М. А- Макина, прослеживая генезис темы чудаков, допускает, что она идет еще от агиографической литературы типа «Жития Юлиании Лазаревской», продол­жавшейся «Фролом Силиным, благодетельным челове­ком» Карамзина и «Касьяном с Красивой мечи» Тур­генева, а через ряд промежуточных звеньев (например, анонимный рассказ «Блаженный» в «Ниве»: 1899, № 24), какими-то неведомыми путями обретает жизнь в совре­менной прозе. «Залитературены» многие современные рассказы и повести. Сказывается какое-то возможное воздействие «Жизни Смокотинина» Вс. Иванова — по линии идеи судьбы, проклятия, роковой связи и — напротив — «ортогональности» людей друг Другу (303:192-3). И Горький, кстати, любил показывать чу­даков: «Енблема», «Рассказ о безответной любви», «О та­раканах».

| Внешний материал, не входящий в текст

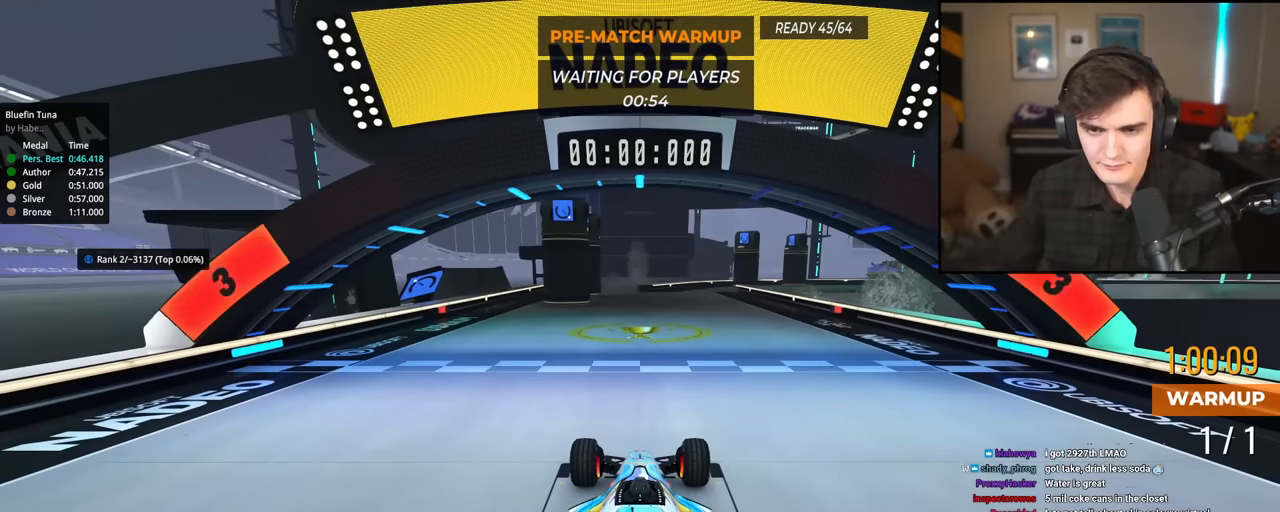
{"keys": ["up"], "events": [[184, "left", "down"], [267, "left", "up"]]}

Шукшинских чудиков можно сравнивать и с лесковскими, и с липатовскими, и с беловскими, и с шоло­ховскими («чудинка» в человеке), но не следует забы­вать, что Шукшин не стремился эстетизировать их, и нельзя сводить его творчество к «антологии челове­ческого курьеза», якобы к самоценному увлечению писателя «пестротой человеков». Сродни шукшинским чудикам герои Белова («В извоз», «Гоголев», «Гриша Фунт», даже в рамках того же жанра — рассказа-порт­рета) , Астафьева (образы Павла, дяди Сороки в «Послед­нем поклоне»), Распутина. Эти «странные люди», «чуди­ки», «странники, вольные и невольные», «лгуны», говорят о духовной неудовлетворенности советского человека. Чудачество — испытание совести при «заболевании идея­ми». Новые ипостаси бессребреника Калиныча деятельно «подковыривают» ржавчину социального строя, занимая по отношению к нему устойчивое «промежуточное» по­ложение. Очистительный потенциал «маленького че­ловека» весьма ощутим. В изуродованной духовности — придуманная, вымороченная жизнь, как проекция желае­мого, настоящего, а не «фальшивых купонов».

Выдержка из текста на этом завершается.